# Question regarding privacy and newspapers



## surquhar (May 21, 2008)

I had a quick question regarding privacy issues when it came to town newspapers. My older sister is the aquatics director at a local boys & girls club. Recently, there was a event where inppropriate touching took place in the pool between two kids but im not going to get into the details of that for obvious reasons. It was not quite to the extent of a secual assault but still something that had to be reported and dealt with. Long story short, officers responded, investigated, took their reports and it was questioned whether or not this case had to be made public in the town newspaper. Obviously, it is not like the establishment is trying to broom the event by any means but does it really accomplish anything by having a story written about it in the local newspaper??? The responding officer was questioned about this and he said he would bring it up to his shift supervisor. Long story short, i was just wondering what the options could be for the supervisor and whether he has the ability to keep the case private or whether the newpaper has an automatic right to the basioc infirmation of the case. Maybe some of you guys have had some experience with a similar case or maybe have department policy regarding such instances. Sorry about the length of the question but thanks in advance for any unput.


----------



## Mattyc (Nov 16, 2003)

I'll take Jack with mine please if you dont mind Lawman


----------



## surquhar (May 21, 2008)

I think you misunderstand where i am coming with this. This is not a case of siding with the police or not. I have been hired by this police department and am currently in the academy. It just so happens that my older sister is involved. I have spoken to the responding officer and he too was unsure of what the policy is regarding releasing information to newspapers when it came to something like this. This wasnt a post to speculate or take sides. If any you guys have had experience with something like this then thats all i wanted to know. I was interested, my sister was interested, and the responding officer was interested.


----------



## OfficerObie59 (Sep 14, 2007)

Call the person in control of the records dept. at the PD. Since they'd be the ones to process requests from the newspaper and release the info, ask them. I doubt a press release or a command staff interview would result in dissemination of a witness' name in an ongoing investigation--though I have seen crazier things happen.

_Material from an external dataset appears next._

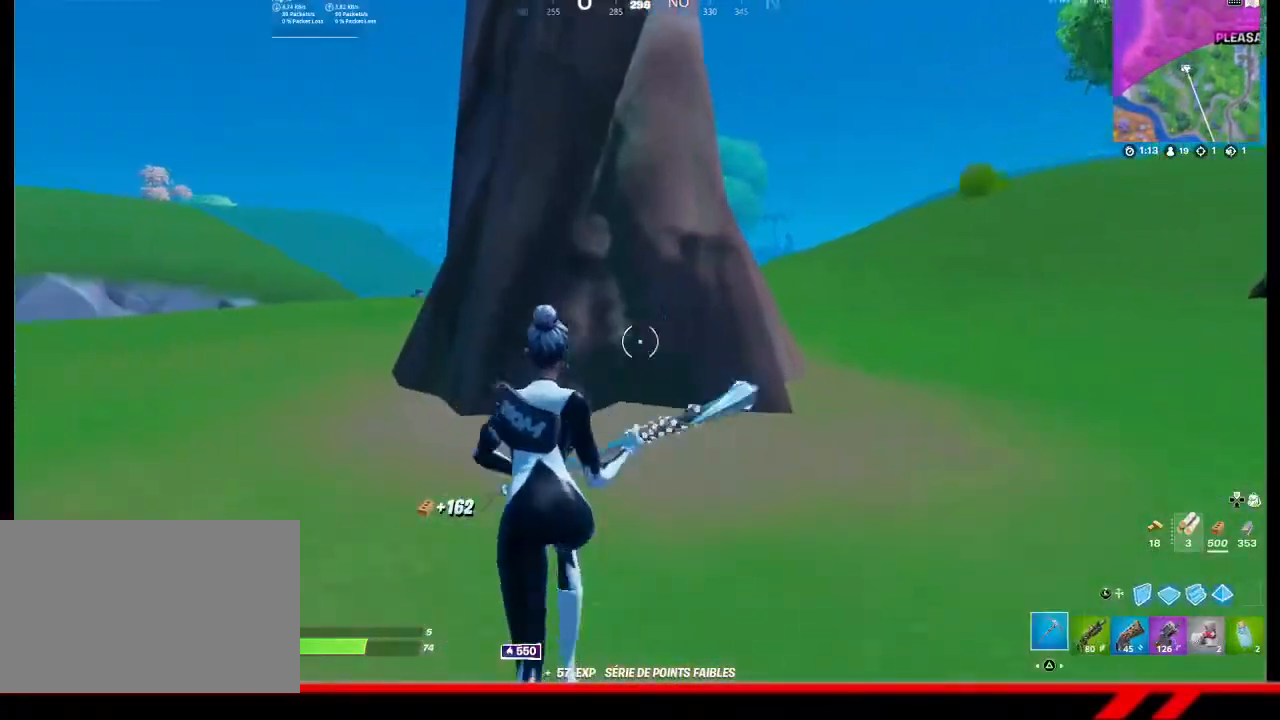
{"buttons": [], "left_stick": "up", "right_stick": "center", "events": []}
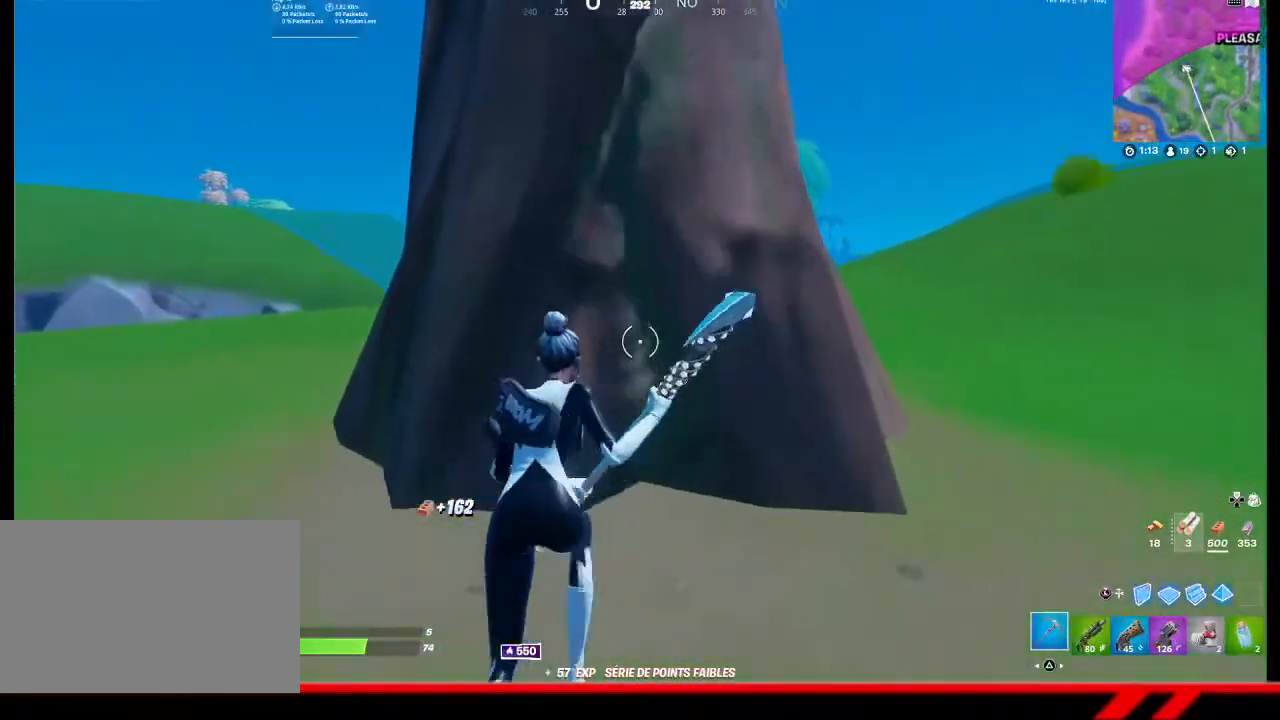
{"buttons": ["R2"], "left_stick": "down-right", "right_stick": "center", "events": [[100, "R2", "down"], [167, "left_stick", "up-right"], [300, "left_stick", "down-right"]]}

All that said, if you're in the academy, watch where you tread.


----------



## Deuce (Sep 27, 2003)

OfficerObie59 said:


> All that said, if you're in the academy, watch where you tread.


Word..



As far as the original question; Our policy dictates if it's an ongoing investigation we don't say shit to the media. All questions are directed to the PIO. However, police reports are always available to the public under the Freedom of Information Act (yes Chief, they are). I'm sure redacting will be accomplished due to the age of the victim.


----------



## Tuna (Jun 1, 2006)

Would you have a problem saying what academy your in? Reason being, this site has had many media people, wackers, retards and nitwits sniffing around looking for something to hang their hat on when it comes to police policy, procedure and even opinion. You will get answers if your authentic. Oh BTW if your really in the academy low profile is a must. Just my 2 cents


----------



## surquhar (May 21, 2008)

im in the transit academy 23rd mpoc and yes i know the first rule of fight club. i make sure to stay away from anything that could possibly be academy related when it comes to this site. this was just something that was asked of me and i had no idea so i turned to you guys. thank you for the two quality reponses. i have no idea how it will turn out and however it does turn out doesnt really affect anyone greatly. thanks for the input guys and have a good one.


----------



## mpr4601 (Mar 24, 2007)

You've given your age, location, and academy that you have to report back to in the morning? Delete yourself now and take cover!


----------